Now look and see what base and extension have for values.

Previously we just needed the second element of the splitext return 
value.  This time we'll need both, so might as well put them in 
variables that have  useful names.

>> Now this is totally untested.  I just typed it without even trying any of
>> it.
>
>
> import os.path
>
>
> TOKENS="E"
> LINESTOSKIP=0
> INFILEEXT=".xpm"
> OUTFILEEXT=".txt"
>
> def dofiles(topdirectory):
>      for filename in os.listdir(topdirectory):
>          processfile(filename)
>
> def processfile(infilename):
>      base, ext =os.path.splitext(infilename)
>      if ext == INFILEEXT:
>          text = fetchonefiledata(infilename)
>          numcolumns=len(text[0])
>          results={}
>          for ch in TOKENS:
>
>              results[ch] = [0]*numcolumns
>          for line in text:
>              line = line.strip()
>
>              for col, ch in enumerate(line):
>                  if ch in TOKENS:
>                      results[ch][col]+=1
>          writeonefiledata(base+OUTFILEEXT,results)
>
> def fetchonefiledata(inname):
>      infile = open(inname)
>      text = infile.readlines()
>      return text[LINESTOSKIP:]
>
> def writeonefiledata(outname,results):
>      outfile = open(outname,"w")
>      for item in results:
>          return outfile.write(item)
>
>
> if __name__=="__main__":
>      dofiles(".")
>
> just the results is a bit unexpected.
>
>   $ more try.txt
> E
>
> I might make a mistake in the writeonefiledata your left part.
>
I'd be amazed if there weren't at least a couple of typos in my 
message.  But this is where you sprinkle a couple of prints.  What did 
results look like when you print it out?

I hope you'll find that results is a dictionary, you might not want to 
just write() its keys.  You probably want to write() its values instead, 
perhaps with a heading showing what key you're printing.
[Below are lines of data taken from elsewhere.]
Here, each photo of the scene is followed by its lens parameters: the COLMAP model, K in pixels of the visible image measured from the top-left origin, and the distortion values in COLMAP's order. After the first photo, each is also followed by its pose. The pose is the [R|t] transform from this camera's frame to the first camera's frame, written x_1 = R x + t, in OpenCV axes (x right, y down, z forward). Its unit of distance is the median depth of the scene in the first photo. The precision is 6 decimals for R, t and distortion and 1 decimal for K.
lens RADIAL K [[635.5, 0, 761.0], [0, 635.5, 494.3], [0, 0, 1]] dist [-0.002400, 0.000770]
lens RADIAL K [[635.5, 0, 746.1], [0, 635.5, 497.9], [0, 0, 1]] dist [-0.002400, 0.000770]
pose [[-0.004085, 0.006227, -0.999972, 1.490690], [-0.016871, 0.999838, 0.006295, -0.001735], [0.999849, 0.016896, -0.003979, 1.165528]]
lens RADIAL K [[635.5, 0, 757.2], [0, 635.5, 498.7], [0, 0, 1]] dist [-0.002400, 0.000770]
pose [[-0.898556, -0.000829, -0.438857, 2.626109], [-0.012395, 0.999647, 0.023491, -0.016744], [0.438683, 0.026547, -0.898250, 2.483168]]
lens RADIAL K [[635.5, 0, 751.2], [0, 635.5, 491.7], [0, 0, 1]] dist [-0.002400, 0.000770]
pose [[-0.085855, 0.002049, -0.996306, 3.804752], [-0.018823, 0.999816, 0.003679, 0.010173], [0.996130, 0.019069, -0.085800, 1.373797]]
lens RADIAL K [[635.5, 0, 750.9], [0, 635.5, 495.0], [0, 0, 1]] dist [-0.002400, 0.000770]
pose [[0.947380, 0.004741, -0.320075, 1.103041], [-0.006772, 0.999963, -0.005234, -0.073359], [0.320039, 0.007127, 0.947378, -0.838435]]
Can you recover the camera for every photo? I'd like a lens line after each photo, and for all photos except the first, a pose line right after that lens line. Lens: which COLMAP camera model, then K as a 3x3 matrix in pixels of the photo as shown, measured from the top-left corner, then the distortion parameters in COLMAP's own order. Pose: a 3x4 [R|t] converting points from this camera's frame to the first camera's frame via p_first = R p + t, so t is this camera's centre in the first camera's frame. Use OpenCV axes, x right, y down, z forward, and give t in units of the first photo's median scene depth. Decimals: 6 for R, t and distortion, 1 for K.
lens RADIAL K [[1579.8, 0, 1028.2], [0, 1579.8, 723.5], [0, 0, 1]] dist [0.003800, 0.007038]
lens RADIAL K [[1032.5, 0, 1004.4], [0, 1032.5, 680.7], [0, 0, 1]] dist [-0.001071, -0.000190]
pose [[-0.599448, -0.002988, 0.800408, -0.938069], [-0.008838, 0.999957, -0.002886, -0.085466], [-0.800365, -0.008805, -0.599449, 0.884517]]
> But it gives you a simple refactoring that splits the logic so each can be
>> visualized (and tested) independently.  i'd also split up processfile(),
>> once I realized how big it was.
>>
>> There are many shortcuts that can be applied. Some of them probably use
>> language features you're not comfortable with, like perhaps generators.  And
>> if  efficiency is important, there are optimizations to do, like using
>> islice directly on the infile object.  That one would eliminate having to
>> have the whole file stored in memory at one time.
>>
>> Likewise there are further things that could be done to decouple the
>> functions even more.
>>
>> But there's nothing in the above code which uses very advanced topics, so
>> you should be able to understand it and fix whatever typos I've undoubtedly
>> got.
>>
>> What are you using for debugging aids?  Besides this group, I mean.  print
>> statements?  An IDE ?  which one?
>>
> debugging aids?
> I just run python3 script.py
> it will pop up some hints,
> in the middle, probably try print.
>
Once the code is refactored into small enough independent functions, you 
can do things like write multiple versions of a given function, for 
debugging purposes.  For example, you could have another function 
called  fetchonefiledata(), and have it return a list of strings.  For 
example, it might be

def fetchonefiledata(dummy):
     buf = """EEDC
AAAC
F145
CCCA
"""
     return buf.split()

and then you wouldn't be dependent on an actual file being available.

Naturally, at that point, your top-level code would call processfiles() 
instead of dofile().

And remember the repr() and type() functions when trying to see just 
what type of thing something is.
.
> Thanks for your time,
>

You're certainly welcome.

-- 

DaveA